If anyone can decode the token, what prevents a user from changing their user ID or role?
While anyone can decode and modify the payload, they cannot generate a valid signature for their modified payload without the server's secret key. When the server receives the token, it takes the header and payload, runs them through the hashing algorithm using its closely guarded secret key, and compares the result to the signature attached to the token. If an attacker changed "role":"user" to "role":"admin", the server's mathematical hash will not match the attacker's token signature, and the token will be immediately rejected as tampered.
What is the difference between an Access Token and an ID Token? An Access Token is used to authorize a user to access an API or resource; it is meant to be read by the API server, and its payload format is often specific to that API. An ID Token, defined by the OpenID Connect (OIDC) standard, is strictly meant to be read by the client application (like a web browser or mobile app). The ID Token contains standard claims about the user's identity (like name, email, and profile picture) so the frontend application can display "Welcome, John!" without needing to make an additional API call.
Why does my JWT decoding library throw an error about "Clock Skew"?
Clock skew occurs when the server that generated the token and the server verifying the token have slightly different system times.

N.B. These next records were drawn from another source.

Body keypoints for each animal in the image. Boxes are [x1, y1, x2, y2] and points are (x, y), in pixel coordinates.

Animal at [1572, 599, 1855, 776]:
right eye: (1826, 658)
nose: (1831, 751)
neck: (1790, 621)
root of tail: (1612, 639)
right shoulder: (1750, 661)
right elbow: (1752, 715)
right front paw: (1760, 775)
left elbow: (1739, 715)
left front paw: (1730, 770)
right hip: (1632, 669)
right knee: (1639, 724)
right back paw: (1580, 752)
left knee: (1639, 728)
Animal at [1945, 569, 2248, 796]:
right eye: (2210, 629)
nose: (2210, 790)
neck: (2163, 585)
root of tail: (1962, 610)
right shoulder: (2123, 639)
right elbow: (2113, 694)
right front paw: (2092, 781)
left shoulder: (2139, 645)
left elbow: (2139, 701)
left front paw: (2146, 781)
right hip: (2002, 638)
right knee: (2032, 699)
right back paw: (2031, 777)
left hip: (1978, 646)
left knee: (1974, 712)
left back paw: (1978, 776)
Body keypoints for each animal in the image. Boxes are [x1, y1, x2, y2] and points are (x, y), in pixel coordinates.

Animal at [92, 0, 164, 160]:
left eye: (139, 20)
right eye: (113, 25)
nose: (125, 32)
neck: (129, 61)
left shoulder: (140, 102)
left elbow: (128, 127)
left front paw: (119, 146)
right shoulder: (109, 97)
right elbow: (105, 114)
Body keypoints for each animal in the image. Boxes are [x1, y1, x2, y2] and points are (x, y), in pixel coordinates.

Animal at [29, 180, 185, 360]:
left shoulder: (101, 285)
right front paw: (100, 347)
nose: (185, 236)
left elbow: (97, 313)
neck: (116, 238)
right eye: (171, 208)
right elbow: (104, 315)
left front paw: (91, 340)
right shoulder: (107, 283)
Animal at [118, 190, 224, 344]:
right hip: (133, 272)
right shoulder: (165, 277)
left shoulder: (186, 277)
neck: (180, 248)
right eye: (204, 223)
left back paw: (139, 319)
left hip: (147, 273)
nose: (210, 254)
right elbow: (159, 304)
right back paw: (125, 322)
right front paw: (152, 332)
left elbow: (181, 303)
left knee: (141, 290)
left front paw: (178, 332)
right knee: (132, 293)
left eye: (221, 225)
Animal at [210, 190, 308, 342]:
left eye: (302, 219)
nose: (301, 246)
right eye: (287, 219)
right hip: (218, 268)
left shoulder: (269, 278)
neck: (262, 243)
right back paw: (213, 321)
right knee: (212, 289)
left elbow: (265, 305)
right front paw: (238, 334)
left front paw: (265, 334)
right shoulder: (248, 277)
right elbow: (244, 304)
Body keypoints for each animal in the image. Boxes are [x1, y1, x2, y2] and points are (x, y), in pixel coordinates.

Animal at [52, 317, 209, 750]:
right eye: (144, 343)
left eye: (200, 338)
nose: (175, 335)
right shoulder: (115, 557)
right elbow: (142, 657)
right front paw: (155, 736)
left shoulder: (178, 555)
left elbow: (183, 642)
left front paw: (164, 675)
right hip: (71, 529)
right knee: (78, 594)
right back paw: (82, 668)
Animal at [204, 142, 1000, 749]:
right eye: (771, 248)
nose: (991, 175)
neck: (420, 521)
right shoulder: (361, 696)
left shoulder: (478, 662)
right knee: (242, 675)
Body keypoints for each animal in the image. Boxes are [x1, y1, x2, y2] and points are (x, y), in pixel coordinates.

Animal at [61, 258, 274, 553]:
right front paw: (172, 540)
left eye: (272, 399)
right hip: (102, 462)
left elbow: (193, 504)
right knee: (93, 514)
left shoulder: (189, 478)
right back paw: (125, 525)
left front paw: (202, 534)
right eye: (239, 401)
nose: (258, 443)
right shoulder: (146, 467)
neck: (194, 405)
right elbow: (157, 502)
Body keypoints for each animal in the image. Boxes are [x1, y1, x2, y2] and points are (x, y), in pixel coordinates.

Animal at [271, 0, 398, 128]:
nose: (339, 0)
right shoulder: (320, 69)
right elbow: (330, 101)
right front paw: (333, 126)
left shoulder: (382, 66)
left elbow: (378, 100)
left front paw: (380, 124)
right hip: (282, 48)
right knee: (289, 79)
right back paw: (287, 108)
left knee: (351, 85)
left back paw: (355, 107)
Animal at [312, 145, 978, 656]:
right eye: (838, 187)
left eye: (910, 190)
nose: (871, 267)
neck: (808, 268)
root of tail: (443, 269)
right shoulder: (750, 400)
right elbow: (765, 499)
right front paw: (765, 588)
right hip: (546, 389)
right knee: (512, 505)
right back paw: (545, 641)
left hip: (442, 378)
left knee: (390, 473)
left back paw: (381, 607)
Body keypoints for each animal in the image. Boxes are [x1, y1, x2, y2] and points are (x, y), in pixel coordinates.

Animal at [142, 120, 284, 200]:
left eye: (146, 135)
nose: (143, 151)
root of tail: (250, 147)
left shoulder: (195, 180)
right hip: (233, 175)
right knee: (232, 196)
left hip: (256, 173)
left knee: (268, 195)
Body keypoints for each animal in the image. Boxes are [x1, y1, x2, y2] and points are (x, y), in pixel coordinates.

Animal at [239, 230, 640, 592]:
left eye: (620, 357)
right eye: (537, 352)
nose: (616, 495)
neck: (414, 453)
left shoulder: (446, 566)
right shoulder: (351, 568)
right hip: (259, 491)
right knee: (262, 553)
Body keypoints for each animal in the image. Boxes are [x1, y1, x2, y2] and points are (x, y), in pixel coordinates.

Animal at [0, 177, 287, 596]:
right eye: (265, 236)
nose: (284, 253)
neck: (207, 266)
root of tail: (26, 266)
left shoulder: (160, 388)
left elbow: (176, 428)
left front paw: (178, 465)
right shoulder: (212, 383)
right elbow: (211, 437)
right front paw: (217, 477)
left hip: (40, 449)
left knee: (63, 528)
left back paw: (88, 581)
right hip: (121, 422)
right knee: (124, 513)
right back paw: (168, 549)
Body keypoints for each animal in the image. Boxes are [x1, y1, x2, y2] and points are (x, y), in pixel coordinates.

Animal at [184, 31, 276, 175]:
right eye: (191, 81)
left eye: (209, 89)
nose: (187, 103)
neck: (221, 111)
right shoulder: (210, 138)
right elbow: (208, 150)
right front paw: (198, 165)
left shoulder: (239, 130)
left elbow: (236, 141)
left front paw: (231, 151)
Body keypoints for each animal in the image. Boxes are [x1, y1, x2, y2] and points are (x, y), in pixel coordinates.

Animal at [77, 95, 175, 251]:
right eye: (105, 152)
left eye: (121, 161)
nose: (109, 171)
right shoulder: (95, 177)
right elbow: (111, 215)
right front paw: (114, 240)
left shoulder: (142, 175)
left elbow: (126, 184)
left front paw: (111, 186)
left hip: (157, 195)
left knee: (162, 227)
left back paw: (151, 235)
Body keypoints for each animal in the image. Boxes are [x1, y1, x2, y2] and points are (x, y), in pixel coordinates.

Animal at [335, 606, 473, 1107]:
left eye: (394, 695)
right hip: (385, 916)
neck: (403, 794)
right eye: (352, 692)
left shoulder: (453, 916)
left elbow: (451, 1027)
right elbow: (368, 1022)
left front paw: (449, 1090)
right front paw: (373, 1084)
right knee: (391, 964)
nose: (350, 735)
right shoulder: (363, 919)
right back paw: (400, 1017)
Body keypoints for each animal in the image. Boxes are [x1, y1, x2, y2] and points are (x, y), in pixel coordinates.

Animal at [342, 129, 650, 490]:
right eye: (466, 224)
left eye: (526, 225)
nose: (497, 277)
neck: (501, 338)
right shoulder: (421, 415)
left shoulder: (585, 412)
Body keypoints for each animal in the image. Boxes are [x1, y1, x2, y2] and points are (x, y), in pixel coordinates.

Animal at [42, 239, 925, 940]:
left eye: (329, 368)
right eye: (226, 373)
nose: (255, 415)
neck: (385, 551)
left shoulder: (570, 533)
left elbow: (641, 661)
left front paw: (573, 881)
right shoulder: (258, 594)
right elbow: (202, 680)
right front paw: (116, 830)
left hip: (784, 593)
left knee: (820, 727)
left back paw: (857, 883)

If Server A creates a token at 12:00:05 and sends it to Server B, but Server B's clock thinks it is currently 12:00:00, Server B will look at the iat (Issued At) claim and think the token was generated 5 seconds in the future. Most robust decoding libraries will reject "future" tokens. You fix this by configuring a "leeway" tolerance of 30-60 seconds in your verification library.
How do I invalidate or log out a JWT before it expires?
Because JWTs are stateless, you cannot "delete" them from a central database. The most common solution is to maintain a denylist (blacklist) of revoked token IDs (jti claim) in a fast, in-memory store like Redis. When a user logs out, their token's jti is added to Redis until its natural expiration time passes. Every API request must quickly check Redis to ensure the token hasn't been revoked. Alternatively, you can keep token expiration times extremely short (e.g., 5 minutes) so that revoked access naturally expires very quickly.
Is it safe to store a JWT in LocalStorage?
No, storing JWTs in the browser's localStorage or sessionStorage is strongly discouraged by security professionals. Any JavaScript executing on your website has full access to localStorage. If your site has a Cross-Site Scripting (XSS) vulnerability, a malicious script can instantly copy the JWT and send it to an attacker, granting them full access to the user's account. The recommended best practice is to store the JWT in an HttpOnly, Secure cookie, which is completely inaccessible to client-side JavaScript.